Personal life
- Born: c. 2nd century AH
- Died: 231 AH (845/846CE) CE Baghdad, Abbasid Caliphate
- Era: Abbasid Caliphate
- Main interest(s): Fiqh, Hadith
- Notable idea(s): Opposition to the doctrine of the created Qur’an

Religious life
- Religion: Islam
- Denomination: Sunni
- Jurisprudence: Shafi'i

Muslim leader
- Influenced by Al-Shafi'i;
- Influenced Al-Muzani, Al-Rabi' al-Muradi;

= Al-Buwayti =

Islamic jurist and hadith scholar

Abū Yaʿqūb Yūsuf ibn Yaḥyā al-Buwayṭī (d. 231 AH/846 CE) was an Egyptian Islamic jurist, traditionist, and leading early authority of the Shafi'i school. He was among the closest companions and principal transmitters of Imam al-Shafi‘i and succeeded him as the head of his teaching circle in Egypt after his death.

He is regarded by Shafi‘i scholars as one of the earliest systematizers and transmitters of the school’s doctrine and legal methodology.

==Life==

Al-Buwayti was born in Egypt and belonged to the tribe of Buwayt, from which his nisbah derives. He became a devoted disciple of Imam al-Shafi‘i after the latter settled in Egypt and studied with him until Shafi‘i’s death in 204 AH.

Due to his knowledge, reliability, and close association with Shafi‘i, he was appointed to lead the teaching sessions of the Shafi‘i school in Egypt.

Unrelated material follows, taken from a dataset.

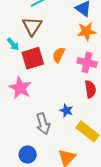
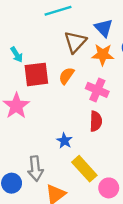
brown triangle: (32, 26) -> (75, 42), moved
gray arrow: (43, 124) -> (35, 169), moved

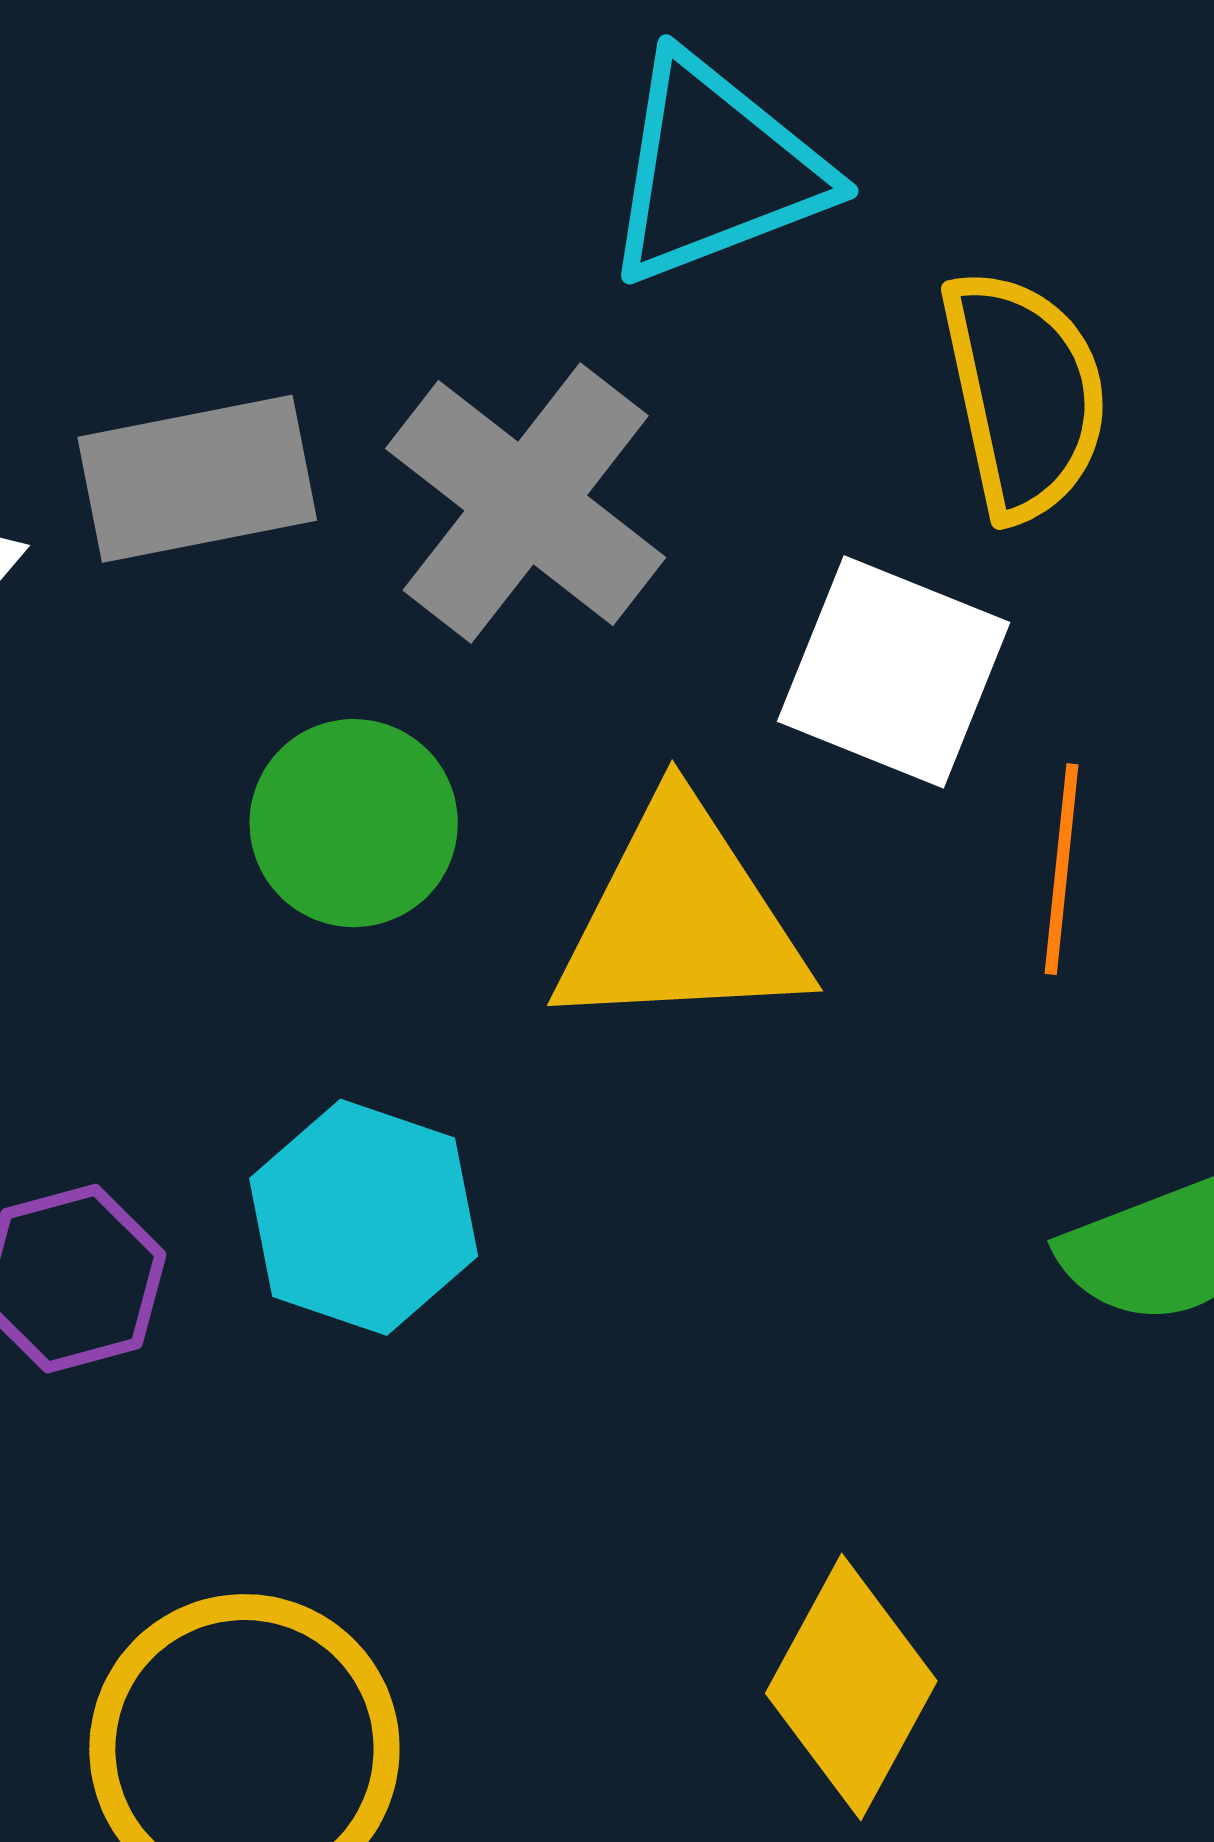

Many students sought knowledge from him, and he played a central role in transmitting Shafi‘i’s legal doctrine to later generations.

==Mihna and imprisonment==

During the Abbasid inquisition (Mihna) under Caliph Al-Wathiq (and begun earlier under Al-Ma'mun), scholars were required to affirm that the Qur’an was created. Al-Buwayti refused to accept this doctrine and openly upheld the traditionalist position that the Qur’an is uncreated.

Because of this refusal, he was arrested, chained, and transported from Egypt to Baghdad. He remained imprisoned and reportedly continued teaching fellow prisoners and worshipping despite harsh conditions until he died in prison in 231 AH.

==Works==

Although fewer writings survive compared with later jurists, several works are attributed to him, including:

Mukhtasar al-Buwayti – an early summary of Shafi‘i jurisprudence
Kitab al-Salat
Kitab al-Siyam
Kitab al-Shurut
legal responsa and transmitted opinions of al-Shafi‘i
These writings and transmissions helped preserve early formulations of Shafi‘i doctrine before the later systematizations of scholars such as Al-Juwayni and Al-Ghazali.

==Students==

Among those who studied under him were:

Al-Muzani – later leading Shafi‘i jurist and author of Mukhtasar al-Muzani
Al-Rabi' al-Muradi – major transmitter of Shafi‘i’s works
Uthman ibn Sa'id al-Darimi
Egyptian students who carried the school’s teachings throughout the region

==Legacy==

Within the Shafi‘i tradition, al-Buwayti is considered one of the earliest pillars of the school after its founder. His steadfastness during the Mihna is frequently cited in biographical literature as an example of scholarly integrity and adherence to doctrine under political pressure.